Был не по-зимнему солнечный будний день, и улица встретила его ласково, лёгким и приятным покалыванием по щекам, как встречают близких после непродолжительной разлуки: тепло, но без сильных эмоций. Книжник на секунду задержался в дверях подъезда, окинул взглядом двор и уверенно зашагал с крыльца. Пустынно, все либо уже уехали на работу, либо вернулись домой. Только откормленные бездомные кошки, вальяжные и нагловатые, заняли лавочку и нежились на солнце, выставив к небу свои животы, и на появление Валентина никак не прореагировали. Даже на приближающийся хруст шагов ни одна хвостатая даже ушами не повела в сторону звука, настолько они тут обвыклись и были уверены в собственной безопасности. А вот придёт злобная соседка, сгонит их не задумываясь, чтобы самой усесться, соседства с кошками она бы не потерпела. Уж сколько грозилась выжить отсюда этих блохастых, перетравить всех до единой, но пока, к счастью, всё ограничивалось только словами.   
Книжник же удержался от лёгкого соблазна тревожить их покой всякими «кис-кисами». Пусть лежат себе, пока грозная старуха не явилась на насиженное место. А то с неё станется, учудить опять что-то…
Пройдя чуть дальше, к своему удивлению Валентин увидел старуху на дальней лавочке, которая находилась на другой стороне двора, рядом с выездом из жилого массива. И не одна – рядом сидел сутулый мужчина крайне неприятной наружности, с небольшой спортивной сумкой, не снятой с плеча и поставленной на самый край. В руках он теребил какую-то бумагу, то и дело отвлекаясь от беседы и старательно её рассматривая.

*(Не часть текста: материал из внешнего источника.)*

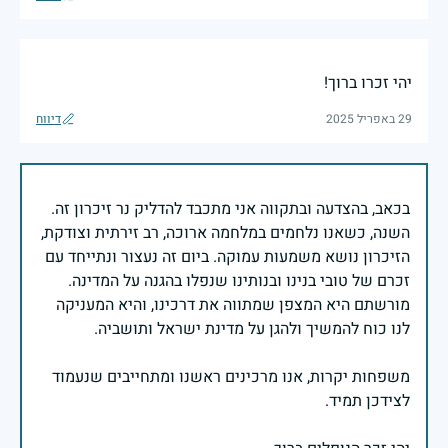
יהי זכרו ברוך!
29 באפריל 2025
דיווח
בכאב, בהצדעה ובתקווה אני מתכבד להדליק נר זיכרון זה.
השנה, כשאנו נלחמים במלחמה ארוכה, רב זירתית וצודקת,
הזיכרון נושא משמעות עמוקה. ביום זה נעצור ונתייחד עם
זכרם של טובי בנינו ובנותינו שנפלו בהגנה על המדינה.
מורשתם היא המצפן שמתווה את דרכינו, והיא המעניקה
משפחות יקרות, אנו מרכינים ראשנו ומתחייבים שנעמוד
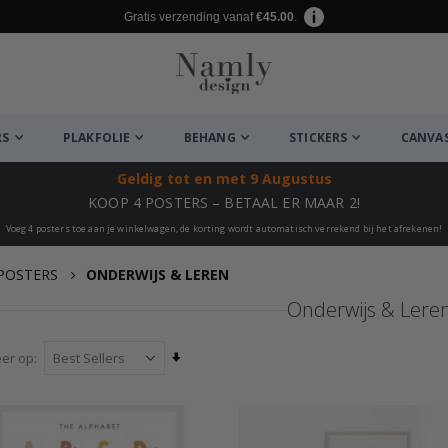
Gratis verzending vanaf
€45.00
.
RS
PLAKFOLIE
BEHANG
STICKERS
CANVA
Geldig tot
en met 9 Augustus
KOOP 4 POSTERS – BETAAL ER MAAR 2!
Voeg 4 posters toe aan je winkelwagen, de korting wordt automatisch verrekend bij het afrekenen!
POSTERS
ONDERWIJS & LEREN
Onderwijs & Lere
Van
eer op
laag
naar
hoog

- Фрол, у меня нет денег – донесся раздражённый голосок старухи. – Вообще, ты даже не проси.
И тут книжник вспомнил соседские рассказы, что у этой женщины был сын, которого никто практически не видел, потому что тот постоянно попадал в тюрьму по мелким статьям, практически оттуда не выходя. А кто видел, говорят, что как упырь выглядит – беззубый, злобные глаза, сутулый, и вечно спрашивает мелочёвкой помочь. Из дома старухи не стеснялся выносить грошовую технику, даже утащил детский велосипед из подъезда, продав его другому подростку. Одним словом, в каком-то отношении сын был весь в мать – одинокий и озлобленный на весь мир.
Валентин уже почти миновал то место, где сидели сын с матерью, но внезапно они, не сговариваясь, одновременно посмотрели в его сторону, а потом буквально впились взглядом. Старуха тут же стала что-то злобно шептать, активно жестикулируя и открыто показывая пальцем, а сын в это время зачем-то начал снимать ремень сумки с плеча. Книжник уже не видел их, но буквально кожей чувствовал их прожигающие мутные глаза и исходящую от них концентрированную злобу. Этот взгляд тоже способен надолго остаться в памяти, как и взгляд другой матери с ребёнком, но между ними была не просто пропасть – целая вселенная.
Лучше бы сидел дома и никуда не ходил, подумал мужчина. Вся охота к прогулкам мигом испарилась, он решил просто сходить за продуктами, а потом с другой стороны двора быстро проскользнуть в подъезд, минуя этих неприятных личностей. День, так толком и не начавшийся, был испорчен окончательно, и исправить это уже не могло ничто.
Да, и, разумеется, здороваться со старухой при встрече уже не хотелось совершенно.